The yen is often seen as a secure investment target in times of volatility and uncertainty.
But dollar-buying sentiment revived in early Asian trade after the greenback's decline approached 120 yen, dealers said.
The US unit recovered to 120.35 yen in Tokyo on Monday morning from a two-month low of 120.19 yen on Friday in Tokyo.
Financial markets were closed on Friday in the US and many European countries.
The euro edged up to $1.0971 from $1.0965. The single currency also strengthened to 132.06 yen from 131.73 yen in US trade.
The currency market largely ignored a 1.0 percent decline in Japan's factory output in November announced by the government Monday morning, dealers said.

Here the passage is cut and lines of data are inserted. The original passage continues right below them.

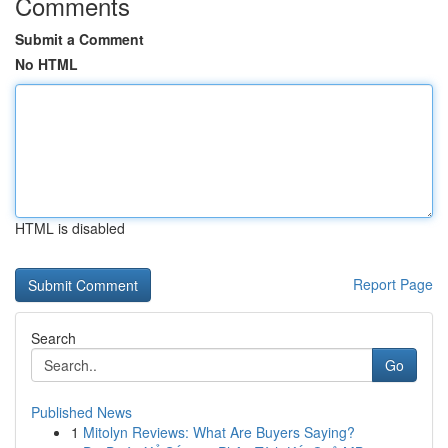
Comments
Submit a Comment
No HTML
HTML is disabled
Report Page
Search
Go
Published News
1
Mitolyn Reviews: What Are Buyers Saying?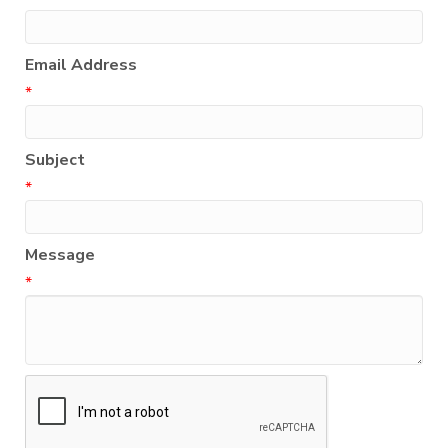
Email Address
*
Subject
*
Message
*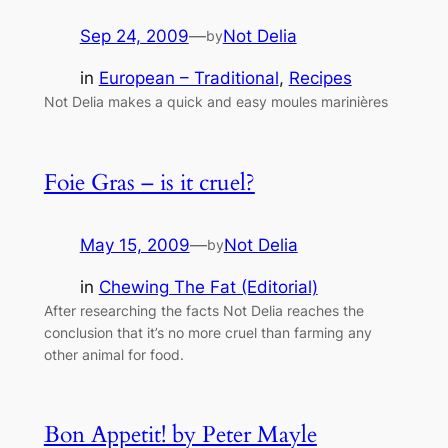
Sep 24, 2009
—
Not Delia
by
in
European – Traditional
, 
Recipes
Not Delia makes a quick and easy moules marinières
Foie Gras – is it cruel?
May 15, 2009
—
Not Delia
by
in
Chewing The Fat (Editorial)
After researching the facts Not Delia reaches the
conclusion that it’s no more cruel than farming any
other animal for food.
Bon Appetit! by Peter Mayle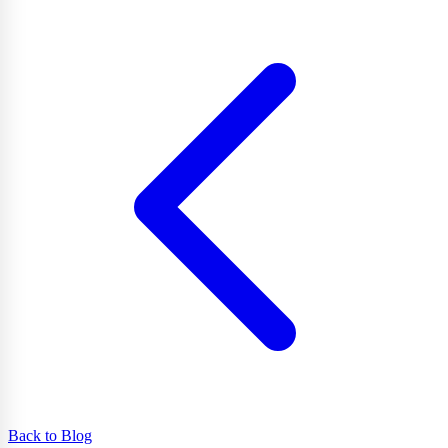
Back to Blog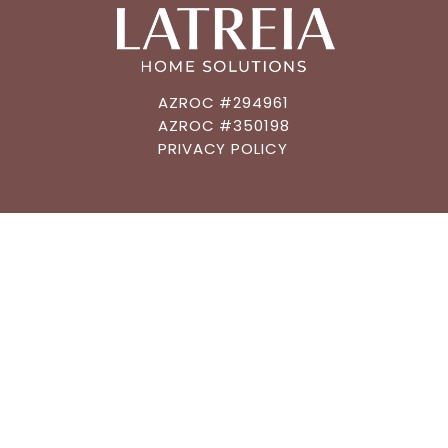
AZROC #294961
AZROC #350198
PRIVACY POLICY
CONNECT
602.483.6019
GET AN ESTIMATE
MEET A DESIGNER
GET FUNDING
ASK A QUESTION
QUICK NAVIGATION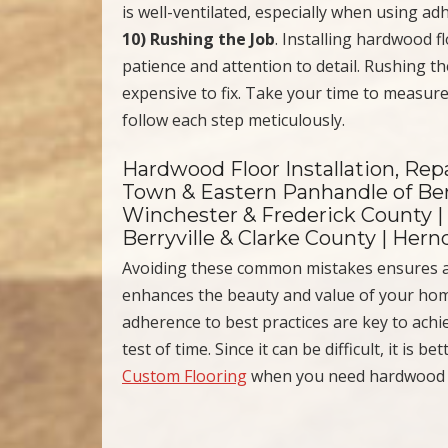
is well-ventilated, especially when using ad
10) Rushing the Job
. Installing hardwood f
patience and attention to detail. Rushing the
expensive to fix. Take your time to measure
follow each step meticulously.
Hardwood Floor Installation, Repa
Town & Eastern Panhandle of Ber
Winchester & Frederick County |
Berryville & Clarke County | Her
Avoiding these common mistakes ensures 
enhances the beauty and value of your home
adherence to best practices are key to achie
test of time. Since it can be difficult, it is 
Custom Flooring
when you need hardwood fl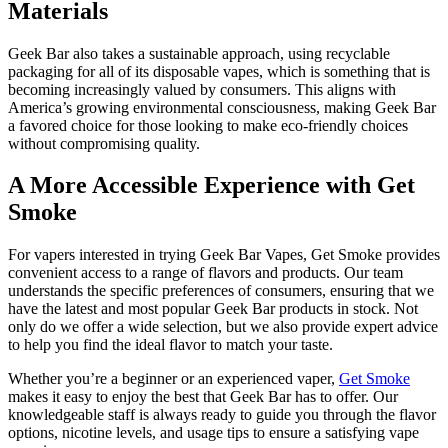
Materials
Geek Bar also takes a sustainable approach, using recyclable
packaging for all of its disposable vapes, which is something that is
becoming increasingly valued by consumers. This aligns with
America’s growing environmental consciousness, making Geek Bar
a favored choice for those looking to make eco-friendly choices
without compromising quality.
A More Accessible Experience with Get
Smoke
For vapers interested in trying Geek Bar Vapes, Get Smoke provides
convenient access to a range of flavors and products. Our team
understands the specific preferences of consumers, ensuring that we
have the latest and most popular Geek Bar products in stock. Not
only do we offer a wide selection, but we also provide expert advice
to help you find the ideal flavor to match your taste.
Whether you’re a beginner or an experienced vaper,
Get Smoke
makes it easy to enjoy the best that Geek Bar has to offer. Our
knowledgeable staff is always ready to guide you through the flavor
options, nicotine levels, and usage tips to ensure a satisfying vape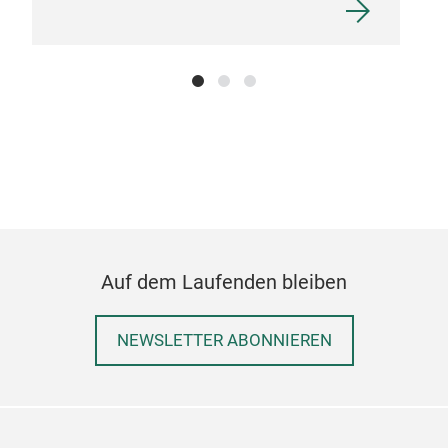
Auf dem Laufenden bleiben
NEWSLETTER ABONNIEREN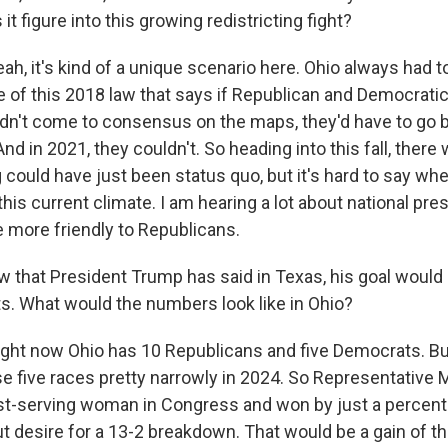
t figure into this growing redistricting fight?
, it's kind of a unique scenario here. Ohio always had to
of this 2018 law that says if Republican and Democratic
n't come to consensus on the maps, they'd have to go b
nd in 2021, they couldn't. So heading into this fall, ther
could have just been status quo, but it's hard to say whe
is current climate. I am hearing a lot about national pre
re more friendly to Republicans.
that President Trump has said in Texas, his goal would 
s. What would the numbers look like in Ohio?
ht now Ohio has 10 Republicans and five Democrats. B
e five races pretty narrowly in 2024. So Representative 
st-serving woman in Congress and won by just a percent
ut desire for a 13-2 breakdown. That would be a gain of t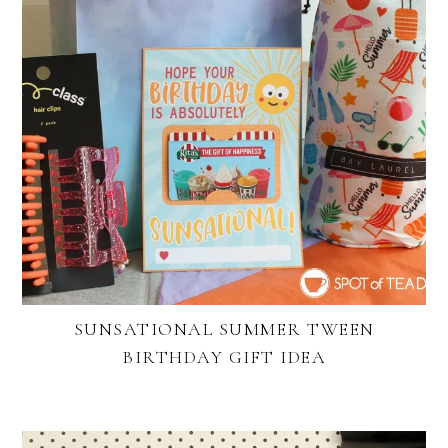
SUNSATIONAL SUMMER TWEEN
BIRTHDAY GIFT IDEA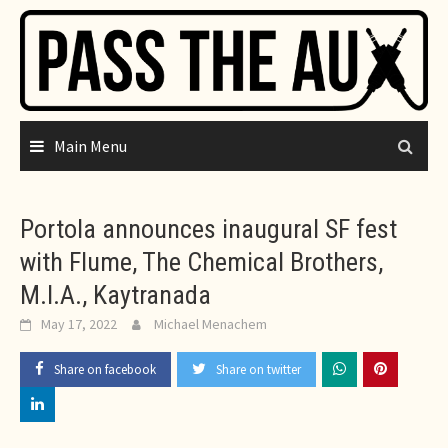
Skip
to
content
Main Menu
Portola announces inaugural SF fest
with Flume, The Chemical Brothers,
M.I.A., Kaytranada
May 17, 2022
Michael Menachem
Share on facebook
Share on twitter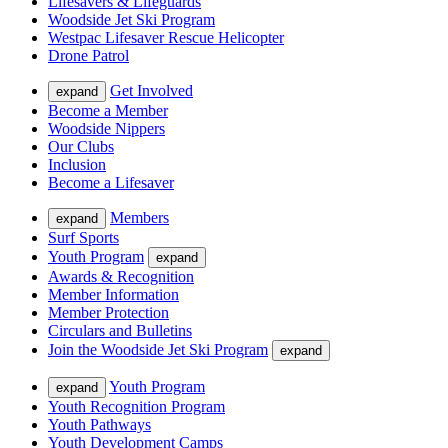
Lifesavers & Lifeguards
Woodside Jet Ski Program
Westpac Lifesaver Rescue Helicopter
Drone Patrol
Get Involved
expand
Become a Member
Woodside Nippers
Our Clubs
Inclusion
Become a Lifesaver
Members
expand
Surf Sports
Youth Program
expand
Awards & Recognition
Member Information
Member Protection
Circulars and Bulletins
Join the Woodside Jet Ski Program
expand
Youth Program
expand
Youth Recognition Program
Youth Pathways
Youth Development Camps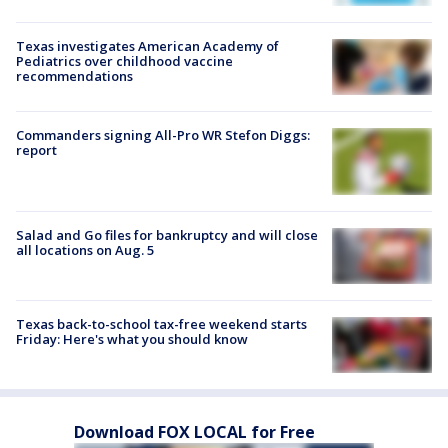
Texas investigates American Academy of
Pediatrics over childhood vaccine
recommendations
Commanders signing All-Pro WR Stefon Diggs:
report
Salad and Go files for bankruptcy and will close
all locations on Aug. 5
Texas back-to-school tax-free weekend starts
Friday: Here's what you should know
Download FOX LOCAL for Free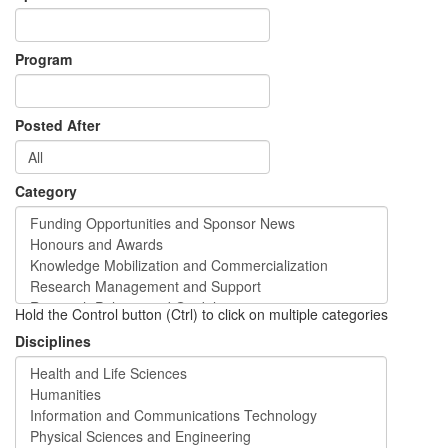
Program
Posted After
Category
Hold the Control button (Ctrl) to click on multiple categories
Disciplines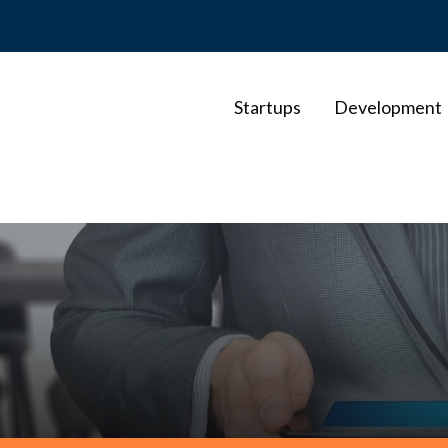
Startups
Development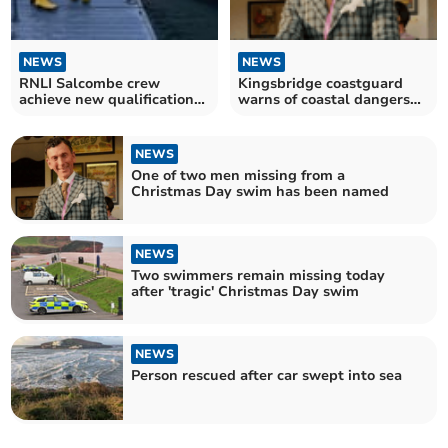
NEWS
NEWS
RNLI Salcombe crew
Kingsbridge coastguard
achieve new qualifications
warns of coastal dangers
in tough conditions
after tragedy
NEWS
One of two men missing from a
Christmas Day swim has been named
NEWS
Two swimmers remain missing today
after 'tragic' Christmas Day swim
NEWS
Person rescued after car swept into sea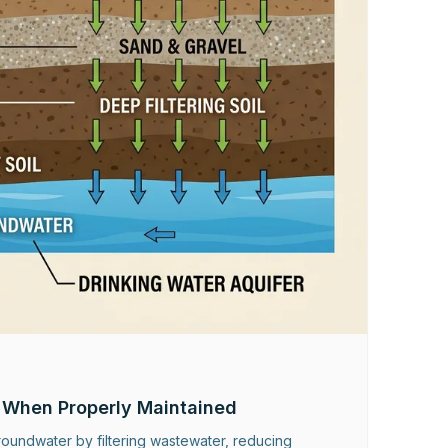
 When Properly Maintained
oundwater by filtering wastewater, reducing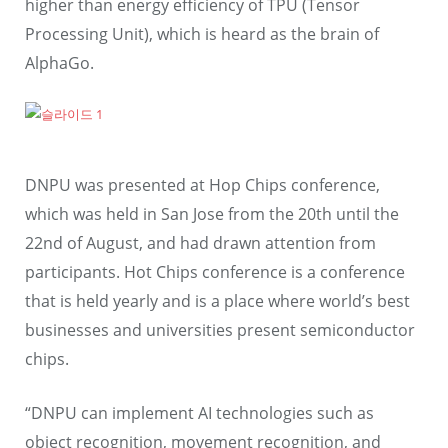
higher than energy efficiency of TPU (Tensor
Processing Unit), which is heard as the brain of
AlphaGo.
DNPU was presented at Hop Chips conference,
which was held in San Jose from the 20th until the
22nd of August, and had drawn attention from
participants. Hot Chips conference is a conference
that is held yearly and is a place where world’s best
businesses and universities present semiconductor
chips.
“DNPU can implement AI technologies such as
object recognition, movement recognition, and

Among other currencies, South Korea's won strengthened to a three-week high on speculation exporters are selling dollars to convert overseas earnings as the end of the year approaches.
The currency climbed 0.39 percent to $1.166, the strongest since early December.
"Exporters are selling the greenback to repatriate earnings as both the year-end and month-end approach," Kim Dae-Hun, a currency trader at Busan Bank Co in Seoul, told Bloomberg News.
Against other Asian currencies, the dollar was mixed.
The Philippine peso fell 0.21 percent and the Malaysian ringgit lost 0.16 percent, while the Indian rupee rose 0.18 percent and the Taiwan dollar gained 0.23 percent.
Higher-yielding -- and riskier -- emerging units have been hit hard this year on fears of a flight of capital to the US as dealers look for better, safer investments boosted by the Federal Reserve interest rate raise.